Question

The enthalpy change, for the transition of liquid water to steam, $\Delta {H_{vapour}}$ is 40.8 KJ \[mo{l^{ - 1}}\] at 373 K. calculate the entropy change for the process.

Answer 1

Hint: Since the enthalpy change, for the transition of liquid water to steam is given in the question
( $\Delta {H_{vapour}}$ is 40.8 KJ \[mo{l^{ - 1}}\] ), and we know that the entropy change for the vaporization of water is given by the equation, $\Delta {S_{vapour}} = \dfrac{{\Delta {H_{vapour}}}}{{{T_{vapour}}}}$. So, by putting the value of enthalpy change and temperature (373 K), we can calculate the value of entropy change for the process

Complete step by step answer:
We know that the entropy of vaporization is the increase in the entropy when liquid is vaporised.
The transition that we are considering here is,
 ${H_2}O(l) \to {H_2}O(g)$
Given in the question,
Enthalpy change, $\Delta {H_{vapour}} = 40.8KJmo{l^{ - 1}}$
Temperature, \[T = 373K\]
We know that,
The entropy change for the vaporization of water is given by,
 $\Delta {S_{vapour}} = \dfrac{{\Delta {H_{vapour}}}}{{{T_{vapour}}}}$
Putting the values in the above equation, we get
 $\Delta {S_{vapour}}40.8 \times 1000\dfrac{{Jmo{l^{ - 1}}}}{{373K}}$

 $ \Rightarrow \Delta {S_{vapour}} = 109.38\,J{K^{ - 1}}mo{l^{ - 1}}$

So, the entropy change $(\Delta {S_{vapour}})$ for the process is 109. 38 $J{K^{ - 1}}mo{l^{ - 1}}$

Note: Whenever we are vaporising water at 373 K, we add heat, while temperature remains constant.
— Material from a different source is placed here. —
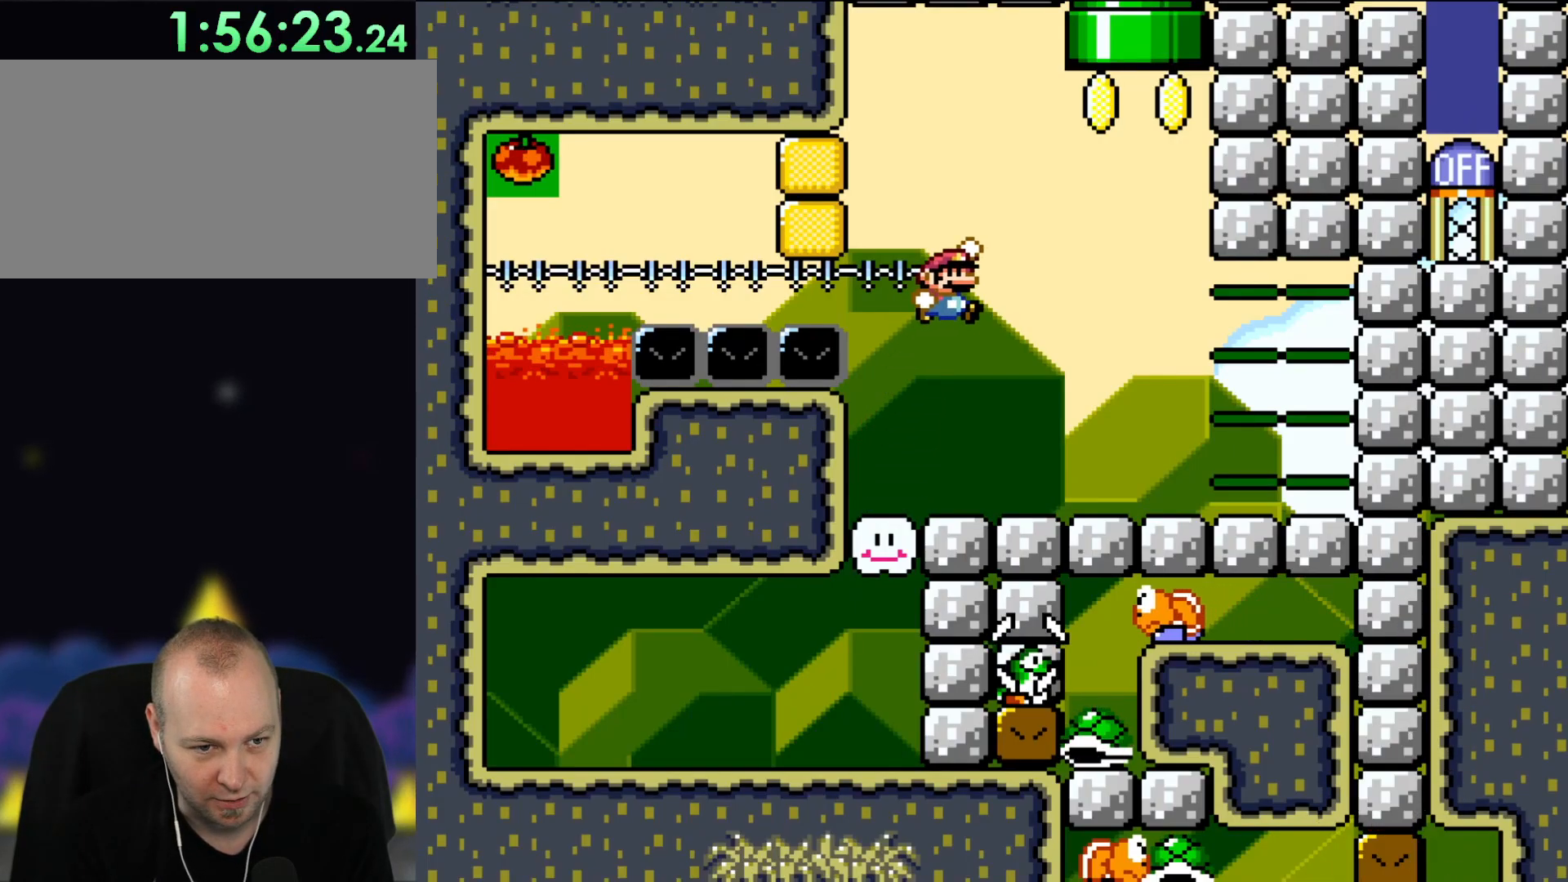
{"dt_ms": 500, "buttons": ["B", "Y"], "events": [[67, "B", "down"], [167, "DPAD_RIGHT", "up"], [233, "DPAD_LEFT", "down"], [367, "B", "up"], [367, "DPAD_LEFT", "up"], [483, "B", "down"]]}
But both enthalpy and entropy will increase. During vaporization the randomness of the system increases, so the change in entropy will always have a positive value and cannot be zero since the degree of disorder increases in the transition from a liquid in a relatively small volume to a vapour or gas occupying a much larger space. Change in temperature, change in volume and change in phase will lead to change in entropy.